[Transcribed page text]
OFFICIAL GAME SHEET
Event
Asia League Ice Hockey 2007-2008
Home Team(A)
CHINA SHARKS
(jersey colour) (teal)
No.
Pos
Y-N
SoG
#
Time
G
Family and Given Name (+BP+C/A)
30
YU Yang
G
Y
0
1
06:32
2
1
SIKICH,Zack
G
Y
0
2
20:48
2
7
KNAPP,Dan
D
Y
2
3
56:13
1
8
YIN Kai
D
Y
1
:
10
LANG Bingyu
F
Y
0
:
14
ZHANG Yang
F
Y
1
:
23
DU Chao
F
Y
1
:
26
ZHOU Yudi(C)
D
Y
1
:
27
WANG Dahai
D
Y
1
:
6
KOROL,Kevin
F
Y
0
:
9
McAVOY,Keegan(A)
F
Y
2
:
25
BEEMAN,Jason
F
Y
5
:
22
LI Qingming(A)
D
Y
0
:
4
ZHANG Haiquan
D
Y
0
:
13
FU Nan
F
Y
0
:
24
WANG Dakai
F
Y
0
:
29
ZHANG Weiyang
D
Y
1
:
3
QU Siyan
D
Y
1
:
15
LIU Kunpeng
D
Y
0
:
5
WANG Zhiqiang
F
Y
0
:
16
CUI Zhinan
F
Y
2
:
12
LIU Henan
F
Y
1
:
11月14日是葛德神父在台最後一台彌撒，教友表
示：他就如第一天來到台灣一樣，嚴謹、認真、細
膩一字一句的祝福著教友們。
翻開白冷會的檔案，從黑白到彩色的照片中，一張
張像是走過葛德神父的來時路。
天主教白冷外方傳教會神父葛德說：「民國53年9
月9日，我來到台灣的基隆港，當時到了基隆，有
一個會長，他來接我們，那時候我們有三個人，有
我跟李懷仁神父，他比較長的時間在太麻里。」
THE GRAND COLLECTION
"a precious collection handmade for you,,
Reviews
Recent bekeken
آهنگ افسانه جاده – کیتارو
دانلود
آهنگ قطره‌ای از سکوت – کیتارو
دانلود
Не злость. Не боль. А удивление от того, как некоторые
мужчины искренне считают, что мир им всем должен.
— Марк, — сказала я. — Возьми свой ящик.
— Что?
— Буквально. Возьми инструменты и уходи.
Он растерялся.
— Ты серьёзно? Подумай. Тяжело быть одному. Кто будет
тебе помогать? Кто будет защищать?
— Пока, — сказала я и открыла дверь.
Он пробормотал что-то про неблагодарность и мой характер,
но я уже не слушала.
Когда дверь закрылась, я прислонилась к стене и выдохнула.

_WORK ITEM_
Update the data above by swapping "OFFICIAL GAME SHEET" for "OFFICIAL SCORE SHEET", and keep every other line unchanged.

_EXERCISE ANSWER_
OFFICIAL SCORE SHEET
Event
Asia League Ice Hockey 2007-2008
Home Team(A)
CHINA SHARKS
(jersey colour) (teal)
No.
Pos
Y-N
SoG
#
Time
G
Family and Given Name (+BP+C/A)
30
YU Yang
G
Y
0
1
06:32
2
1
SIKICH,Zack
G
Y
0
2
20:48
2
7
KNAPP,Dan
D
Y
2
3
56:13
1
8
YIN Kai
D
Y
1
:
10
LANG Bingyu
F
Y
0
:
14
ZHANG Yang
F
Y
1
:
23
DU Chao
F
Y
1
:
26
ZHOU Yudi(C)
D
Y
1
:
27
WANG Dahai
D
Y
1
:
6
KOROL,Kevin
F
Y
0
:
9
McAVOY,Keegan(A)
F
Y
2
:
25
BEEMAN,Jason
F
Y
5
:
22
LI Qingming(A)
D
Y
0
:
4
ZHANG Haiquan
D
Y
0
:
13
FU Nan
F
Y
0
:
24
WANG Dakai
F
Y
0
:
29
ZHANG Weiyang
D
Y
1
:
3
QU Siyan
D
Y
1
:
15
LIU Kunpeng
D
Y
0
:
5
WANG Zhiqiang
F
Y
0
:
16
CUI Zhinan
F
Y
2
:
12
LIU Henan
F
Y
1
:
11月14日是葛德神父在台最後一台彌撒，教友表
示：他就如第一天來到台灣一樣，嚴謹、認真、細
膩一字一句的祝福著教友們。
翻開白冷會的檔案，從黑白到彩色的照片中，一張
張像是走過葛德神父的來時路。
天主教白冷外方傳教會神父葛德說：「民國53年9
月9日，我來到台灣的基隆港，當時到了基隆，有
一個會長，他來接我們，那時候我們有三個人，有
我跟李懷仁神父，他比較長的時間在太麻里。」
THE GRAND COLLECTION
"a precious collection handmade for you,,
Reviews
Recent bekeken
آهنگ افسانه جاده – کیتارو
دانلود
آهنگ قطره‌ای از سکوت – کیتارو
دانلود
Не злость. Не боль. А удивление от того, как некоторые
мужчины искренне считают, что мир им всем должен.
— Марк, — сказала я. — Возьми свой ящик.
— Что?
— Буквально. Возьми инструменты и уходи.
Он растерялся.
— Ты серьёзно? Подумай. Тяжело быть одному. Кто будет
тебе помогать? Кто будет защищать?
— Пока, — сказала я и открыла дверь.
Он пробормотал что-то про неблагодарность и мой характер,
но я уже не слушала.
Когда дверь закрылась, я прислонилась к стене и выдохнула.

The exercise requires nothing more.